The average age of respondents was 46 (s.d.: 11.8). The average size of the respondents' households was 5.3, with an average of 3.5 children. Forty-nine percent of the children in the homes were female. The median age of the youngest child was 4 (mean of 4.9), the oldest, 12 (mean 11.5). Thirty-two percent of the respondents were married, 21 percent single, 23 percent never married, and divorced and widowed accounted for 12 percent each. Birth parents were more likely to be never married (45%) and less likely to be married (20%). In MM, 52 percent of the control group were married and 17 percent never married compared to 32 percent and 15 percent in the experimental group. Sixty percent of the respondents had less than a high school education, 15 percent had graduated from high school, and 24 percent had at least some college. There were no strong differences in education by type of respondent, although adoptive relatives and foster parents/other relatives more often had an 8th grade or less education (19% and 14% respectively, compared to 7% of birth parents and other adoptive parents). There were some differences in caretaker education among agencies and between experimental and control groups within agencies as shown in Table 3-13. Within the true experimental agencies, the control group in MM had a larger proportion of cases with eighth grade or less than the experimental group, although the numbers are quite small (7 versus 2). In LF, the experimental group had lower levels of education than the control group while in HD the opposite was true. These differences may have affected the comparison of the experimental and control groups on outcomes that are reported below.

Table 3-13.  Respondent educational level by agency and experimental group (percents)
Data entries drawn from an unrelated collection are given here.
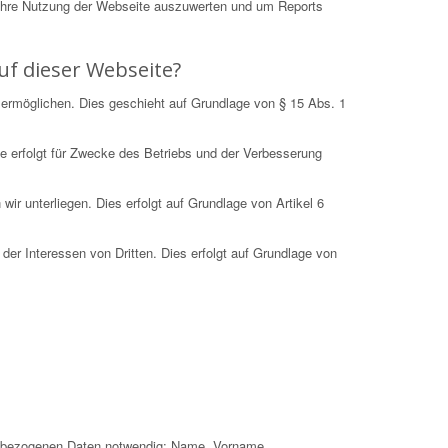
Ihre Nutzung der Webseite auszuwerten und um Reports
uf dieser Webseite?
 ermöglichen. Dies geschieht auf Grundlage von § 15 Abs. 1
e erfolgt für Zwecke des Betriebs und der Verbesserung
r unterliegen. Dies erfolgt auf Grundlage von Artikel 6
der Interessen von Dritten. Dies erfolgt auf Grundlage von
nenbezogenen Daten notwendig: Name, Vorname,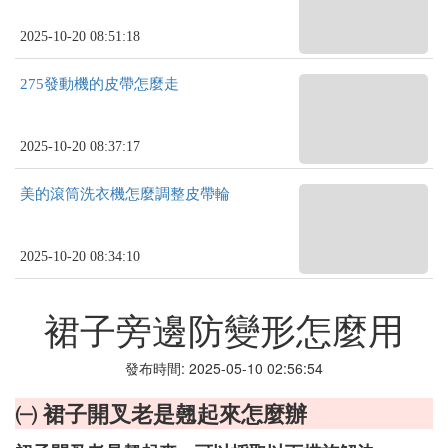
2025-10-20 08:51:18
275發動機的皮帶怎麼走
2025-10-20 08:37:17
美的滾筒洗衣機怎麼調整皮帶輪
2025-10-20 08:34:10
裙子旁邊防變形怎麼用
發布時間: 2025-05-10 02:56:54
㈠ 裙子開叉老是翹起來怎麼辦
  HD LF MM OTT JC NYF TOTAL
  C E C E C E C E E E
8th grade or less 15 8 5 15 17 3 7 5 7 24 11
Some high school 49 42 55 62 38 44 63 61 60 42 50
High school graduate or GED 20 10 8 12 19 20 23 13 9 14 15
Some college or vocational school 5 25 25 9 19 22 3 18 20 14 17
College Graduate 12 15 8 3 7 10 3 3 4 6 7
Total % 100% 100% 100% 100% 100% 100% 100% 100% 100% 100% 100%
Total N (41) (48) (40) (34) (42) (59) (30) (38) (45) (50) (427)

A majority (52%) of respondents reported they were unemployed and not looking for work (45% of birth parents, 60% of adoptive relatives, 53% of other adoptive parents, and 56% of foster parents/other relatives), 34 percent were employed, and 14 percent were looking for work. Birth parents were a bit more evenly split among these three categories (45%, 27%, and 28%). There were some differences among agencies (Table 3-14). There were no strong differences between experimental and ccomparison groups within agencies, except in LF where 38 percent of the control group were employed and 40 percent not looking for work compared to 20 percent and 57 percent in the experimental group: (again, this difference may have affected comparisons in LF). Most (75%) of the respondents rented their residences, including 93 percent of birth parents, 76 percent of relatives, and 62 percent of nonrelatives.
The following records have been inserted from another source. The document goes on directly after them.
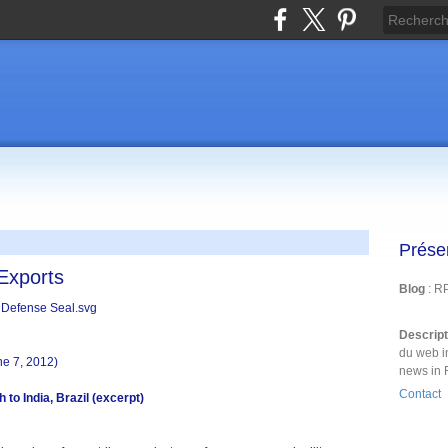
Prése
Exports
Blog
: R
Descrip
du web i
e 7, 2012)
news in 
Contact
to India, Brazil (excerpt)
Table 3-14.  Respondent employment status by agency (percents)

Employment Status HD LF MM OTT JC NYF Total
Employed 31 29 43 41 28 24 34
Unemployed and looking for work 10 23 12 8 20 14 14
Unemployed and not looking 59 48 45 51 52 62 52
Total % 100% 100% 100% 100% 100% 100% 100%
Total N (90) (75) (100) (66) (46) (50) (427)

Summary. Consistent with the characteristics of the child sample, most respondents were African American or Hispanic. Nearly all were women and their average age was 46. Their households tended to be large, an average of over 5 members including 3.5 children. More than one-half of the respondents had less than a high school education. Only about one-third were employed and another one-seventh were looking for work.